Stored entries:
*** Begin section ***
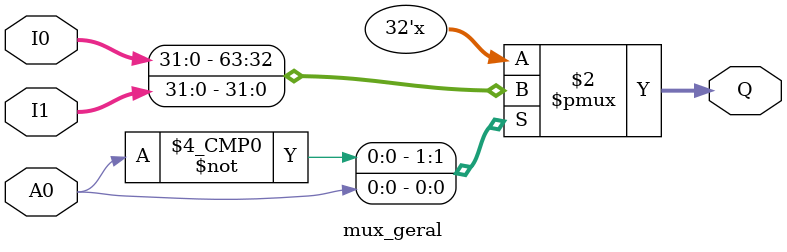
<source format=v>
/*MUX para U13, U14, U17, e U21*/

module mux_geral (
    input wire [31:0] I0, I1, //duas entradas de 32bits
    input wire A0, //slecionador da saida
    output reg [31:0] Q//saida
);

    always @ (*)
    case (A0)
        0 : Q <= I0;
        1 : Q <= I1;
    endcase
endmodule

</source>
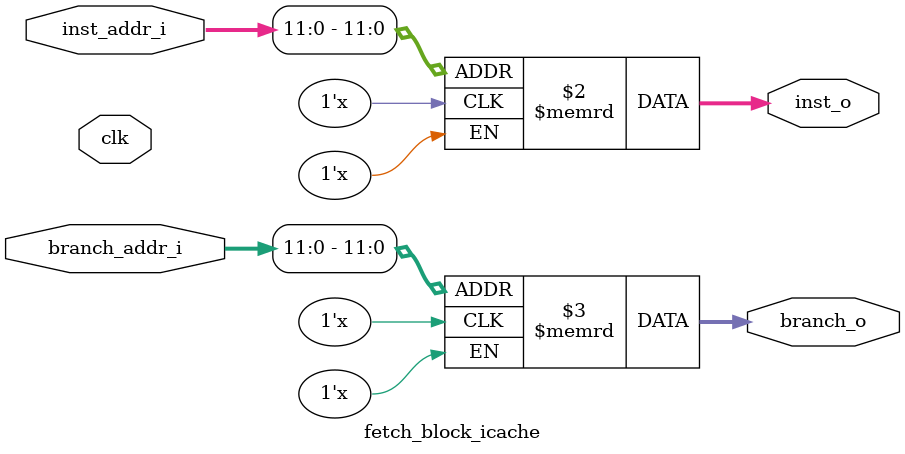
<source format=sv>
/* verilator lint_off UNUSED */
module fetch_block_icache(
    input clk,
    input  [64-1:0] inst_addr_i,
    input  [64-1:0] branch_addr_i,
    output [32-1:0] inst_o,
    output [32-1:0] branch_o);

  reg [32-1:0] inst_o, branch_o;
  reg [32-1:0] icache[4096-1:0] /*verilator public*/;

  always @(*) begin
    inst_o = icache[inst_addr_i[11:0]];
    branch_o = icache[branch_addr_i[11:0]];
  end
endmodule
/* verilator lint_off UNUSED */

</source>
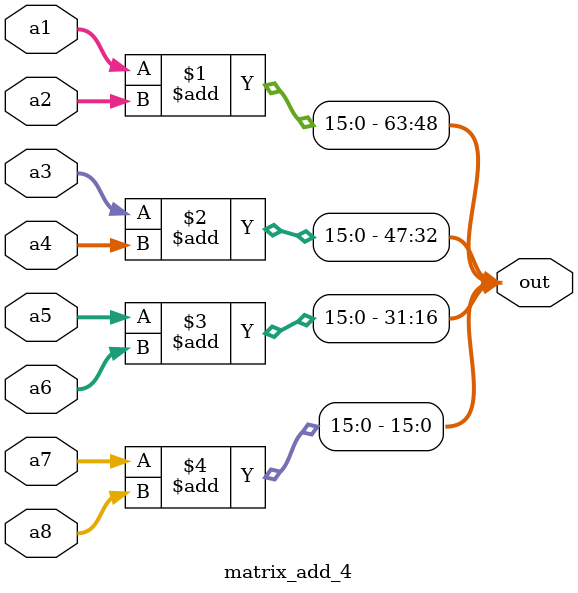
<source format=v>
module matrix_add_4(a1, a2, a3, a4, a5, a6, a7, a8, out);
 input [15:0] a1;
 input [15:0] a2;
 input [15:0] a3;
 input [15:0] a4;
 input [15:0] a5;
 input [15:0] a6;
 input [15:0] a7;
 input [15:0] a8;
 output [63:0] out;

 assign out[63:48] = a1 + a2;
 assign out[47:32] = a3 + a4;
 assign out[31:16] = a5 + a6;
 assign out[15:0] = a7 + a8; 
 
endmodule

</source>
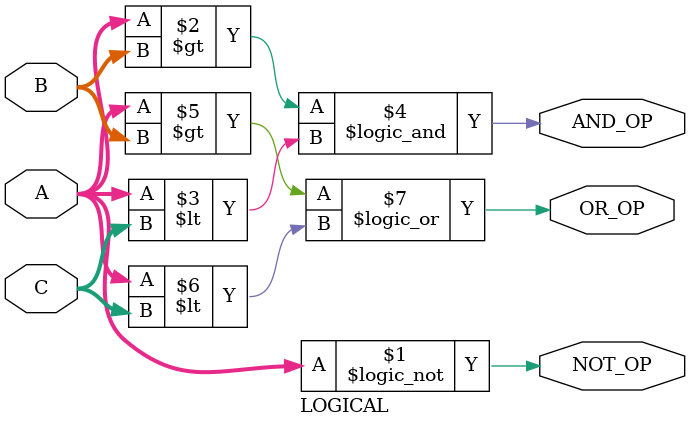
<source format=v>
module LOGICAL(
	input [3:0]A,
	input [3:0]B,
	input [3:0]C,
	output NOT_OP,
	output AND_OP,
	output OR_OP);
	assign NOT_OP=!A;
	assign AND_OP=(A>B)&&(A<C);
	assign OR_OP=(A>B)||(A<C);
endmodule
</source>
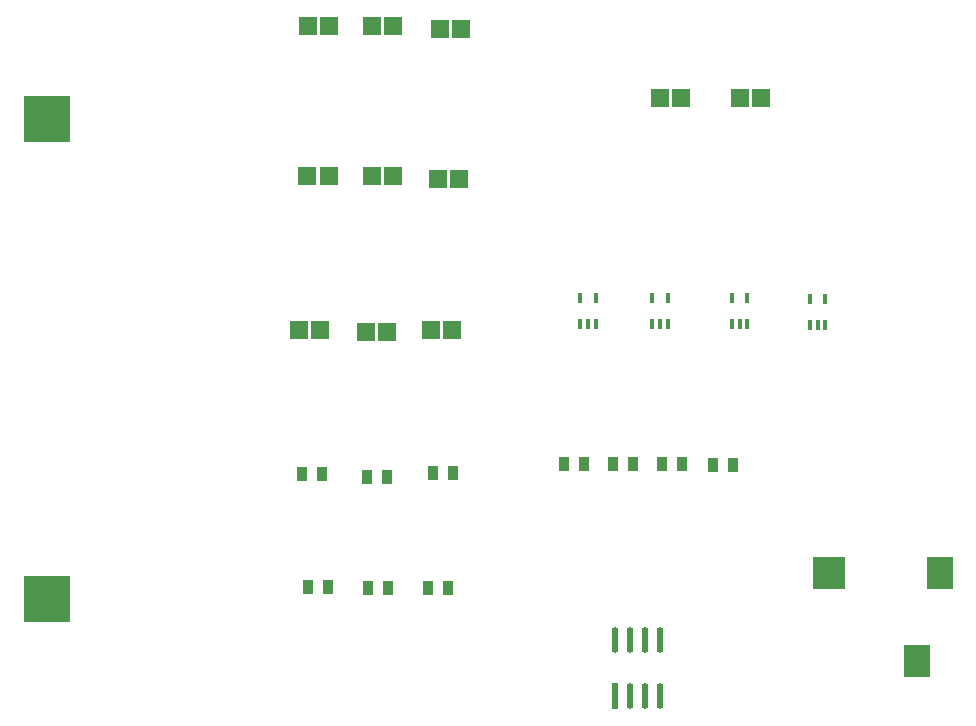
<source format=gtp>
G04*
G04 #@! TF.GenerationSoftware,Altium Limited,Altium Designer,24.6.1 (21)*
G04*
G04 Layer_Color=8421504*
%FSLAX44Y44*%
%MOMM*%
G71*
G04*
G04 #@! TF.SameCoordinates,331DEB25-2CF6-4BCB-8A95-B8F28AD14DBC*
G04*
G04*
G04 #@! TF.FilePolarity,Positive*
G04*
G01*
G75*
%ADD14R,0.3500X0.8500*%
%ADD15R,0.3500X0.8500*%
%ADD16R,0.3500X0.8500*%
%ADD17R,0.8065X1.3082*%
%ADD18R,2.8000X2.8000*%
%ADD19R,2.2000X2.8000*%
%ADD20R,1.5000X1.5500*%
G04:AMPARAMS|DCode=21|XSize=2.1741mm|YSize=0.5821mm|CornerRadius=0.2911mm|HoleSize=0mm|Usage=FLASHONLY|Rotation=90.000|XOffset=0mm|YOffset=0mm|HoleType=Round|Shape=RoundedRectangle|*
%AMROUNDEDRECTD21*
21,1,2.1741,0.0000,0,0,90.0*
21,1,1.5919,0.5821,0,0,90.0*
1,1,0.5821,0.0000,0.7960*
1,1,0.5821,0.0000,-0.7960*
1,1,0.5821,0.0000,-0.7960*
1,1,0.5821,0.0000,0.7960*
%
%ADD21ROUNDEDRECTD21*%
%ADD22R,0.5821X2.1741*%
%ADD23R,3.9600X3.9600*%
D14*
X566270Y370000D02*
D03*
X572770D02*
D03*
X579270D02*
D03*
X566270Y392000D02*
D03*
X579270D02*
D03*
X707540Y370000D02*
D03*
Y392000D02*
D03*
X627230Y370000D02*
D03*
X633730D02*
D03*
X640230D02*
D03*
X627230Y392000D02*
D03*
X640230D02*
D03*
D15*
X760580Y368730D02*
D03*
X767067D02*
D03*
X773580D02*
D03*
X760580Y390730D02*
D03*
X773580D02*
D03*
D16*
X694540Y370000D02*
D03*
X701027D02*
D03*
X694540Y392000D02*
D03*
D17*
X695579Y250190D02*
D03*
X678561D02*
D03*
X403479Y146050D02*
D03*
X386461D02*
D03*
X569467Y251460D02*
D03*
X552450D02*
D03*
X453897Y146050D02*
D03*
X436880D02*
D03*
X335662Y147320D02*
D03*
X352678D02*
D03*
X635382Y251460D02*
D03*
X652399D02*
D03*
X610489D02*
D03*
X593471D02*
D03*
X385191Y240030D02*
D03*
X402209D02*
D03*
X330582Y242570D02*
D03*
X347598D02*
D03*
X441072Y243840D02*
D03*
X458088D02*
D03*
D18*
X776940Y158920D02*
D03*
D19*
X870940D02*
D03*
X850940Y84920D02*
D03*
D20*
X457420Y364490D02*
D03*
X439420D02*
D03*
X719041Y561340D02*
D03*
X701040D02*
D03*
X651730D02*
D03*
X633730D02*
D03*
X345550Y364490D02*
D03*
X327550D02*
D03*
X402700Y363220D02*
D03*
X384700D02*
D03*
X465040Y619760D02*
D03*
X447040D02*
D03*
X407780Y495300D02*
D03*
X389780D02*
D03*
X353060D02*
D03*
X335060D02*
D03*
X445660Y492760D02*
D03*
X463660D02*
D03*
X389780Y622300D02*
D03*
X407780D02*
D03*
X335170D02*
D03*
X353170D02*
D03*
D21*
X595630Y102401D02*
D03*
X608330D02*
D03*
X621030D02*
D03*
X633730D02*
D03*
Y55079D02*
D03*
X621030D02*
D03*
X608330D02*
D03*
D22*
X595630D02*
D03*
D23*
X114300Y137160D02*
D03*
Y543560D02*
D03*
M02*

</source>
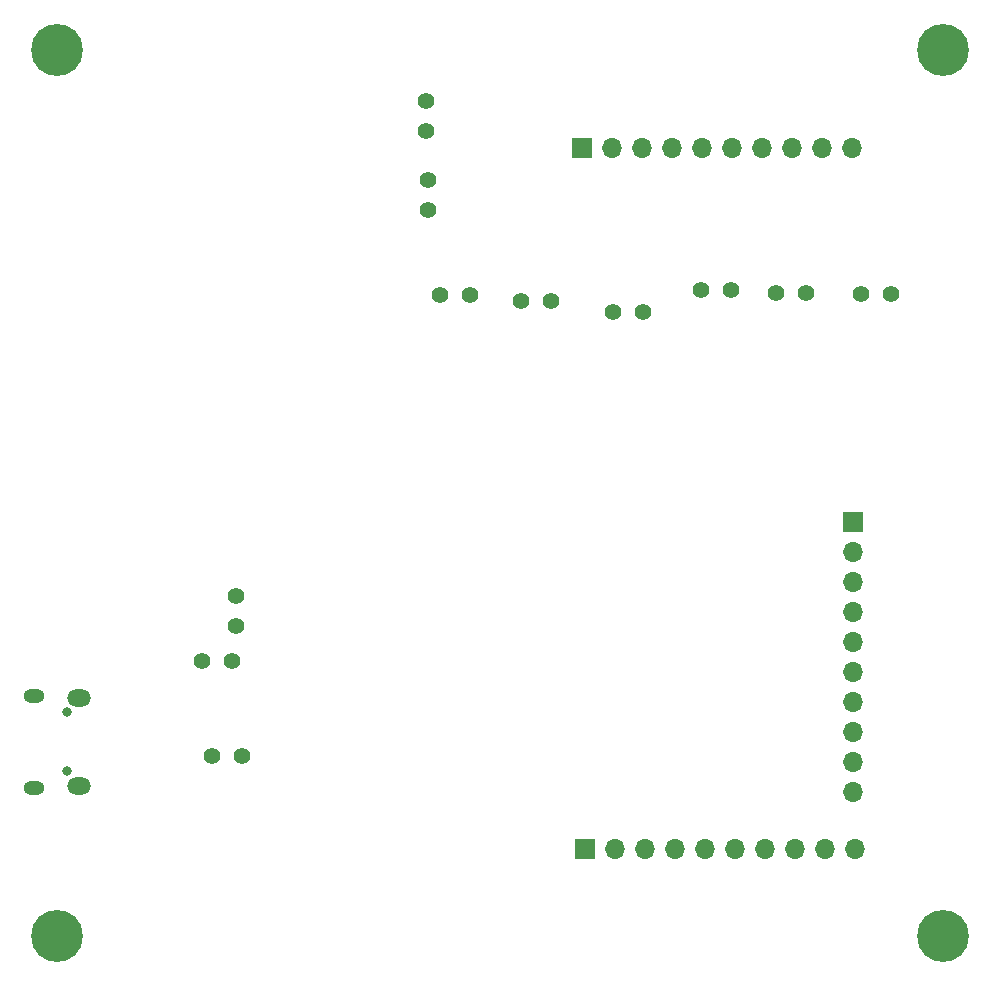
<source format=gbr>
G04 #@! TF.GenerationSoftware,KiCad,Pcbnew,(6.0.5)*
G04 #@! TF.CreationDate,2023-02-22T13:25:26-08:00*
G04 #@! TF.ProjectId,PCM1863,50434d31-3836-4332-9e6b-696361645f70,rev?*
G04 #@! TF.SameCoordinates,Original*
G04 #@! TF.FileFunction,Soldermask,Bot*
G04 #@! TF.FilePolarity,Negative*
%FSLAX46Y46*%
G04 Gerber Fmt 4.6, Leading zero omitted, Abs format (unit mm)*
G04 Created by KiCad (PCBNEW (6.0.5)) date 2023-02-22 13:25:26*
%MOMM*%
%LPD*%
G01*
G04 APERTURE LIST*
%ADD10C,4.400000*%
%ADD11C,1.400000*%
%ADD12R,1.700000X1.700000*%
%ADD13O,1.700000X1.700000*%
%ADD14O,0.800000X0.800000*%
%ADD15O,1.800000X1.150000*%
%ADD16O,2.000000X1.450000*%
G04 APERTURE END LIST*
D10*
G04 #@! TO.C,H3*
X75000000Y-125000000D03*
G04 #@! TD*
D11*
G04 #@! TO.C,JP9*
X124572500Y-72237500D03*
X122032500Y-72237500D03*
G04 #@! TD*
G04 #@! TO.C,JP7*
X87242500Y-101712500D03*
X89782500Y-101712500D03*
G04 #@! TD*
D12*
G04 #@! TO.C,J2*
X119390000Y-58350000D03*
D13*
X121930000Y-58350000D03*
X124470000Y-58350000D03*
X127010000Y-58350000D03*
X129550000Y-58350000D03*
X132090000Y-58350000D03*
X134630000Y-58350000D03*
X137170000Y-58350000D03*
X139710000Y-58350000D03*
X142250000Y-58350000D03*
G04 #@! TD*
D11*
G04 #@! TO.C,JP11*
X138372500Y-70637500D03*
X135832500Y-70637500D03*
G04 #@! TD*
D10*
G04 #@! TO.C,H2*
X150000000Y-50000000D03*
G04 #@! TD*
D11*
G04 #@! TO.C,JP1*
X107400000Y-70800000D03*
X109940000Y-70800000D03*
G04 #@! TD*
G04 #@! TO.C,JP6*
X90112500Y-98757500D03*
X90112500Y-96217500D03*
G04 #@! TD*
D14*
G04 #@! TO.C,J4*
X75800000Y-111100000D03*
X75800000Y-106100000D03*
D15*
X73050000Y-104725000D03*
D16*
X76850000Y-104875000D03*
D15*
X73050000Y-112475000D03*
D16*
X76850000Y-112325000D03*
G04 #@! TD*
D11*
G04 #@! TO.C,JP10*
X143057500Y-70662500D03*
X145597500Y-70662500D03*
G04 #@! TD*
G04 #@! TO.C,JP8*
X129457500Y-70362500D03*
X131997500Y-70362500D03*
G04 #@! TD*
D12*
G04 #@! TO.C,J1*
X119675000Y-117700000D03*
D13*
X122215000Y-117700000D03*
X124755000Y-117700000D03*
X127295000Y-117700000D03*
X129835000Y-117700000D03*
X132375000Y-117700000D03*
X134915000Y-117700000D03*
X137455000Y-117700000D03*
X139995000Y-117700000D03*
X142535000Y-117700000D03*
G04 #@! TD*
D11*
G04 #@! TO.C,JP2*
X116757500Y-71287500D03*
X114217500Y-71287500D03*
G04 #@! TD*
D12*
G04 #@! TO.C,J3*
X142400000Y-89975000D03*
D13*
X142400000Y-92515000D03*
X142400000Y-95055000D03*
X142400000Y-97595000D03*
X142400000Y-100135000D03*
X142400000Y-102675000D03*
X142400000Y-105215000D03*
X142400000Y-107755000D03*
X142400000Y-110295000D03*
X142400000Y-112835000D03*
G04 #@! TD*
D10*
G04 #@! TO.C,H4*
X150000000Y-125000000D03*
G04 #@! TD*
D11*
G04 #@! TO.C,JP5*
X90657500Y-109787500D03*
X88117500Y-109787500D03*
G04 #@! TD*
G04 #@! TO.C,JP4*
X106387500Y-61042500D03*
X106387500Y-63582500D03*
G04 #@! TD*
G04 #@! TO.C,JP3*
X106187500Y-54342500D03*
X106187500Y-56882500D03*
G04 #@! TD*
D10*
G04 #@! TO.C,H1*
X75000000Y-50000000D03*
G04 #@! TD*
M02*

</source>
*** End section ***
#### [The problem]
Where a line of the records has the string "APERTURE", return that line.

#### [Exercise output]
G04 APERTURE LIST*
G04 APERTURE END LIST*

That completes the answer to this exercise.